Solidago speciosa

Tried and Trouble-free Recommended by 2 Professionals
Common Name: goldenrod
Type: Herbaceous perennial
Family: Asteraceae
Native Range: Central and eastern United States
Zone: 3 to 8
Height: 2.00 to 3.00 feet
Spread: 2.00 to 3.00 feet
Bloom Time: July to September
Bloom Description: Yellow
Sun: Full sun
Water: Dry to medium
Maintenance: Medium
Suggested Use: Naturalize
Flower: Showy
Attracts: Butterflies
Tolerate: Deer, Drought, Clay Soil

Culture

Easily grown in average, dry to medium, well-drained soil in full sun. Tolerates poor, dry soils. Remove spent flower clusters to encourage additional bloom.

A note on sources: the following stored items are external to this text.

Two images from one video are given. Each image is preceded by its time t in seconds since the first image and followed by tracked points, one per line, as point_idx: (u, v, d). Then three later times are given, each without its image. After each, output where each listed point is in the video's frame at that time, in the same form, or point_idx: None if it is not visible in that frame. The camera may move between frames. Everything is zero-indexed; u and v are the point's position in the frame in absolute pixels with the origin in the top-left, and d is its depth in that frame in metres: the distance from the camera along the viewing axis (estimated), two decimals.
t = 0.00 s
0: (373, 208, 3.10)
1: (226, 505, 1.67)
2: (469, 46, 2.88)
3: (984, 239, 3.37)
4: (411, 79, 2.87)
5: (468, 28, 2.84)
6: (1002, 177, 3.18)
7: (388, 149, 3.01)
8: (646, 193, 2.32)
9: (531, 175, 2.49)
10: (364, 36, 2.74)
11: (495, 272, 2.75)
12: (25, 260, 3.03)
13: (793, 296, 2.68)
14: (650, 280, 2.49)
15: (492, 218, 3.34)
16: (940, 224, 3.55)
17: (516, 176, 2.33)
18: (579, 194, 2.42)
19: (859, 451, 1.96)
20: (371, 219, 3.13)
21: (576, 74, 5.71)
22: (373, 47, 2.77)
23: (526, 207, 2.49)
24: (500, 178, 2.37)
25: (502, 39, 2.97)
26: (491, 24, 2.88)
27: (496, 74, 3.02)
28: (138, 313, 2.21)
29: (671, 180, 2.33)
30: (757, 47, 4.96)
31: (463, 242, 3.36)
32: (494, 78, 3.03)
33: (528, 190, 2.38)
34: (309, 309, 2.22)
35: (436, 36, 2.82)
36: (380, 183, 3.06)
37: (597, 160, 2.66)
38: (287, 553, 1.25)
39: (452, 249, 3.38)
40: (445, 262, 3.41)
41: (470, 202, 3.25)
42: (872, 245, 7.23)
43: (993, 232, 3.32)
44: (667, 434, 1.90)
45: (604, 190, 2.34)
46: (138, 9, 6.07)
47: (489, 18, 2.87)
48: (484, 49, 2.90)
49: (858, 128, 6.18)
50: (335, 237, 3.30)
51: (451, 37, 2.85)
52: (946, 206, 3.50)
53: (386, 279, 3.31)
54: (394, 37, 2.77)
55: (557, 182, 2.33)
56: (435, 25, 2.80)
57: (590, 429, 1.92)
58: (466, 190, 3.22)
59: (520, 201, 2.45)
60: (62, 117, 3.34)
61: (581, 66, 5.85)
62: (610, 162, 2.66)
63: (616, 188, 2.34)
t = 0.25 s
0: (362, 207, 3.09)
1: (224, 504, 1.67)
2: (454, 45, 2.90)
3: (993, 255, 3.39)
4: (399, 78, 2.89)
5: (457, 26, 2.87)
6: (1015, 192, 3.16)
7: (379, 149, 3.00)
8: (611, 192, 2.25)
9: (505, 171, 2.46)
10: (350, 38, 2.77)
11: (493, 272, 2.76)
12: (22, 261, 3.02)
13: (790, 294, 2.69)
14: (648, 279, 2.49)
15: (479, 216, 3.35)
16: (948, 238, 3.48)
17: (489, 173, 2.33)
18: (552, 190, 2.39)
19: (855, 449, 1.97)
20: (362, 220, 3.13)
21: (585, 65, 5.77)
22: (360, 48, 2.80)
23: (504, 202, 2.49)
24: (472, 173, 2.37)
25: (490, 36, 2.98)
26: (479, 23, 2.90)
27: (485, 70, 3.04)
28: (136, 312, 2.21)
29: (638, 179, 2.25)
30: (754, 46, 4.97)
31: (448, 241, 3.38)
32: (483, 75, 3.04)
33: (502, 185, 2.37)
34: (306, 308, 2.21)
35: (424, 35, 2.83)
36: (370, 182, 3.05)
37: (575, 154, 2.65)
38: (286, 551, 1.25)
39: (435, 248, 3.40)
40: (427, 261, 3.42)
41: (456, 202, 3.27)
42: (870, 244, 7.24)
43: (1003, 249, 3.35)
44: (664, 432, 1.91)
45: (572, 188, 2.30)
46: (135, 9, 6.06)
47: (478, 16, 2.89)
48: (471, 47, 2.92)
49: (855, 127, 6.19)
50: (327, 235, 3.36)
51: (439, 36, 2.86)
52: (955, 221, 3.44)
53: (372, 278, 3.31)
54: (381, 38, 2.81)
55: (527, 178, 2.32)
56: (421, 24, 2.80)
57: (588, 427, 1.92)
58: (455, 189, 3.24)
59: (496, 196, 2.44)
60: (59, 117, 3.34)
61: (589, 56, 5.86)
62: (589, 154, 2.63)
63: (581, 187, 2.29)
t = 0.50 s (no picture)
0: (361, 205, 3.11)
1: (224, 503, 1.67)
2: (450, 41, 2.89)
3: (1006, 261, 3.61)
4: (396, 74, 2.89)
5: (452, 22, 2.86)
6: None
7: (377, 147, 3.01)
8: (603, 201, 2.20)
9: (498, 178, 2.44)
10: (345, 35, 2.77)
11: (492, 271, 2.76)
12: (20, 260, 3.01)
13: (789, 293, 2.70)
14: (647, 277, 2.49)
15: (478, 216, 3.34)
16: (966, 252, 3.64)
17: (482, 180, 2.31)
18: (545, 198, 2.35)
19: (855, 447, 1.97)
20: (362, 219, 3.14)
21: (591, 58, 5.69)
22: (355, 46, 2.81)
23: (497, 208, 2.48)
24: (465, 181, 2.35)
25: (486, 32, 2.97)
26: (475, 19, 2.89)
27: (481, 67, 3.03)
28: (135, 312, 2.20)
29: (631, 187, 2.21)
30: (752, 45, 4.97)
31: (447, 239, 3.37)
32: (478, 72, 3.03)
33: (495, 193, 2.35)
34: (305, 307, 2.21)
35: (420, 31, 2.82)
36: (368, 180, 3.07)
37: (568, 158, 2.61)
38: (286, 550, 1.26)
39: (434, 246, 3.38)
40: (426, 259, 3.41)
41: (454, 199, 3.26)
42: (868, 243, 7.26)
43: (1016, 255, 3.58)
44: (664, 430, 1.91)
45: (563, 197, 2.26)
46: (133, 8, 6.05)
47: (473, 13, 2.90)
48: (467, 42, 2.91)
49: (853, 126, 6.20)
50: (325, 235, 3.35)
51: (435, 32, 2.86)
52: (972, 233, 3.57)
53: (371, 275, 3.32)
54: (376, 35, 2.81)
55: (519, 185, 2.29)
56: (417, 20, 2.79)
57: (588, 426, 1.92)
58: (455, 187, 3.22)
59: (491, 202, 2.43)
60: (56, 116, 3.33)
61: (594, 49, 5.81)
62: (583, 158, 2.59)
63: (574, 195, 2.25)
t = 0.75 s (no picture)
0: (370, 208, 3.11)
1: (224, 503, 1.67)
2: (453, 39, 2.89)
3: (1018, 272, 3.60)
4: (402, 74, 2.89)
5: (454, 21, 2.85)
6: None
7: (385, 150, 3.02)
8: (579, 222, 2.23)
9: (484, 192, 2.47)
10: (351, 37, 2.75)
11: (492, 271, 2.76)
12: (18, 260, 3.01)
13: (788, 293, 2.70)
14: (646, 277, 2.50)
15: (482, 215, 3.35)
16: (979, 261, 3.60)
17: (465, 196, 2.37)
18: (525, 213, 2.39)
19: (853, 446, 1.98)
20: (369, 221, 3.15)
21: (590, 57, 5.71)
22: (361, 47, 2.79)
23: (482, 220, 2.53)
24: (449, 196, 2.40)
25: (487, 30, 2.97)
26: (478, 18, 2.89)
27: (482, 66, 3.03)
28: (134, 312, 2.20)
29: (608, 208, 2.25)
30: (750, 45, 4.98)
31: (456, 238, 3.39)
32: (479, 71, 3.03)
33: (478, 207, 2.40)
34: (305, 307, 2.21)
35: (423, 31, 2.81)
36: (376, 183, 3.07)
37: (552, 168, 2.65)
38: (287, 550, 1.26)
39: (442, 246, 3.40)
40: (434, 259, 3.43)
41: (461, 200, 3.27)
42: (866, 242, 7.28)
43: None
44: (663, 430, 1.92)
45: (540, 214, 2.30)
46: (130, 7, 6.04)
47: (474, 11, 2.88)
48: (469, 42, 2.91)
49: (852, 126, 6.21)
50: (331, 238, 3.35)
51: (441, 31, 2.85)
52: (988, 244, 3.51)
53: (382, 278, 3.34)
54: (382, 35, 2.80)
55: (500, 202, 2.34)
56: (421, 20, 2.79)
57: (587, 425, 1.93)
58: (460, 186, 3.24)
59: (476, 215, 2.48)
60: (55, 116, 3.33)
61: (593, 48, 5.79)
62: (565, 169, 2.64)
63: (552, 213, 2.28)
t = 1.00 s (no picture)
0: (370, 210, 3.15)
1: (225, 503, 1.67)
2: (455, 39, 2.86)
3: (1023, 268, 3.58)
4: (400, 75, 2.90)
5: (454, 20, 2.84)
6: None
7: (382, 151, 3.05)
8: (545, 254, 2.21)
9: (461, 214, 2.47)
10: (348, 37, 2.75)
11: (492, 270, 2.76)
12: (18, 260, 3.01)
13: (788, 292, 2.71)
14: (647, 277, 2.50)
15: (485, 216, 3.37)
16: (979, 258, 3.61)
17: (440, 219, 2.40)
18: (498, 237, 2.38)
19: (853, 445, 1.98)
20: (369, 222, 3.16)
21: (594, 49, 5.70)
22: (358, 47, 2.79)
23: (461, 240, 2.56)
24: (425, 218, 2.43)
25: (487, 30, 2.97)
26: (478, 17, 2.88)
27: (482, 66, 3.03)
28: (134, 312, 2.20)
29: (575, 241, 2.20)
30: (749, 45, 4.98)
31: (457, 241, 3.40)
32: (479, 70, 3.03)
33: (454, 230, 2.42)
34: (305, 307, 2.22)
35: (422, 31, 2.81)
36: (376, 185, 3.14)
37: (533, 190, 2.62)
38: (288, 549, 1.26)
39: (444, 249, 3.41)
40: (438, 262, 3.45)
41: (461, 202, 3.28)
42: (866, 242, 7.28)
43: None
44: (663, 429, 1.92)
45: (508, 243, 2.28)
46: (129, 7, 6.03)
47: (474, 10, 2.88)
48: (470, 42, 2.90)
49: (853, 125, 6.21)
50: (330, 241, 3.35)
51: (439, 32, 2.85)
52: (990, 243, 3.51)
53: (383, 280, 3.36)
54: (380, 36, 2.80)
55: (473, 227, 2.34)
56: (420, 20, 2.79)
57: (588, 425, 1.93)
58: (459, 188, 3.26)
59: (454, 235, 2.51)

Noteworthy Characteristics

Solidago speciosa, commonly called showy goldenrod, is a rhizomatous, Missouri native perennial which typically occurs in dry soils in open woods, fields and prairies throughout most of the State except the Ozark region. Features tiny, bright yellow flowers borne in dense, erect, club-shaped terminal clusters atop stiff, narrow-leaved, reddish stems typically growing 2-3' tall. Flowers bloom mid to late summer. As the common name suggests, this species is one of the showiest of the many goldenrods. Goldenrods have been wrongly accused of causing hay fever which is actually an allergic reaction to wind-borne pollen from other plants such as ragweed. Attractive to bees and butterflies.

Genus name comes from the Latin words solidus meaning whole and ago meaning to make in reference to the medicinal healing properties of some species plants.

Specific epithet means showy.

Problems

No serious insect or disease problems. Leaf rust is an occasional problem. May need to be divided every 2 to 3 years to control growth.

Garden Uses

Provides good color and contrast in late summer for the perennial border, wild garden, prairie, meadow, native plant garden or naturalized area.